Book Review: There Are Doors by Gene Wolfe
Mr. Green has hooked up with Lara, a woman he knows almost nothing about. After a week, she disappears, leaving only a note explaining that “there are doors” and that he must not go through them. Mr. Green promptly manages to stumble through such a door and finds himself in what appears to be an alternate Earth. An Earth where Lara is a goddess, and men die if they have sex.
Mr. Green is an unreliable viewpoint character–even if he isn’t delusional or suffering from hallucinations, there’s plenty of evidence that he’s mentally ill. It takes him a frustratingly long time to realize he isn’t on his Earth because he honestly can’t trust his own memories as to what is real. The reader is not helped in determining how much is real and how much is madness by the fact that several characters are transparently based on the classic Joe Palooka comic strip. (Readers born after 1980 or so might not have this problem.)

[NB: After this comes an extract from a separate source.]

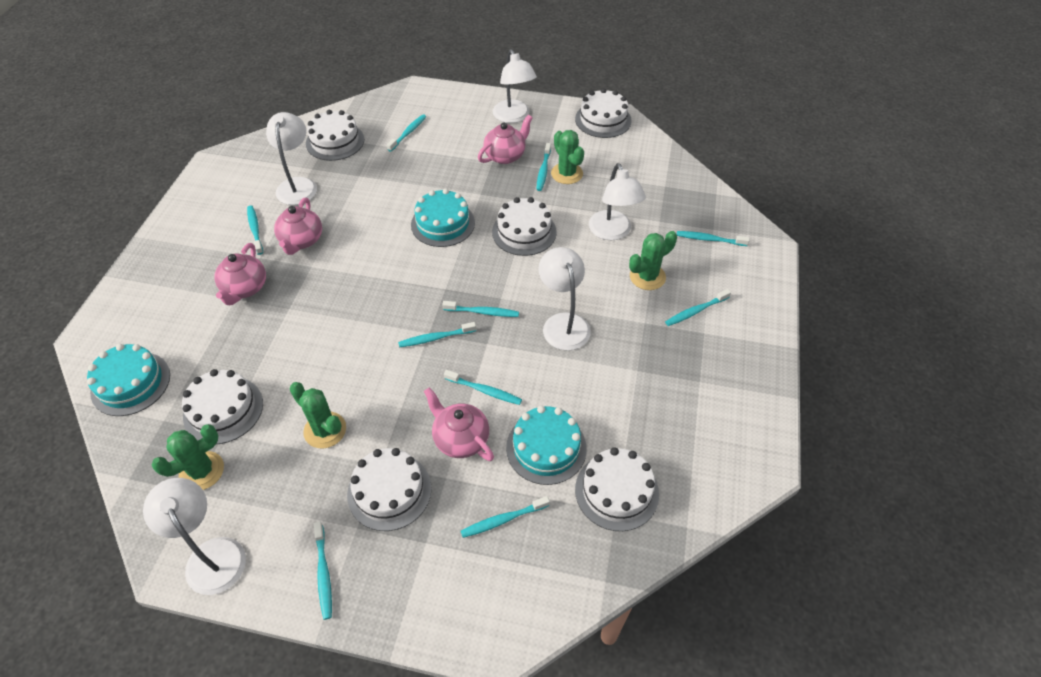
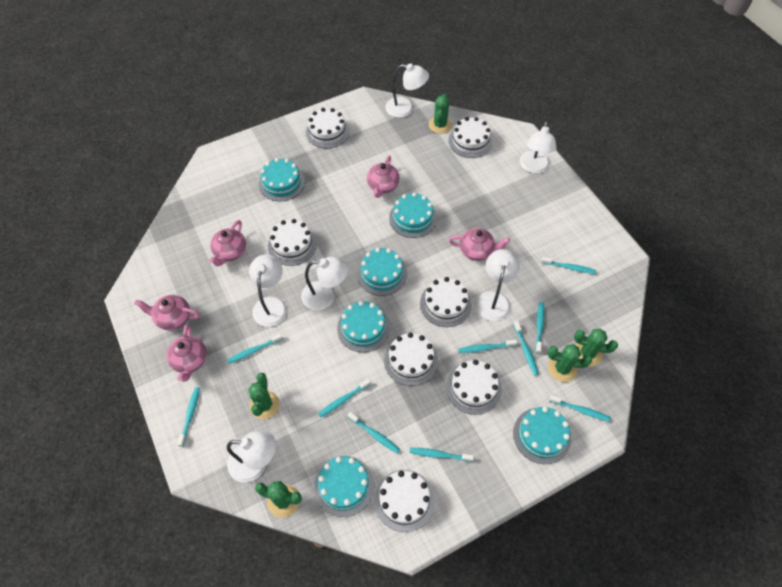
green cactus: 4 -> 5
pink teapot: 4 -> 5
turquoise cake: 3 -> 6
white cake: 6 -> 7
white lamp: 5 -> 6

Such plot as there is is doled out sparingly, with long sections of “nothing happening” as Mr. Green gets his bearings or goes through the motions of his workaday life in what passes for the real world. While the book comes down pretty solidly on the side of science fiction by the end, it can also be argued that Mr. Green has just had a final psychotic break from reality.
It’s an interesting change from the sort of science fiction I normally read, but I would only recommend it to readers with patience and a willingness to guess at what isn’t said.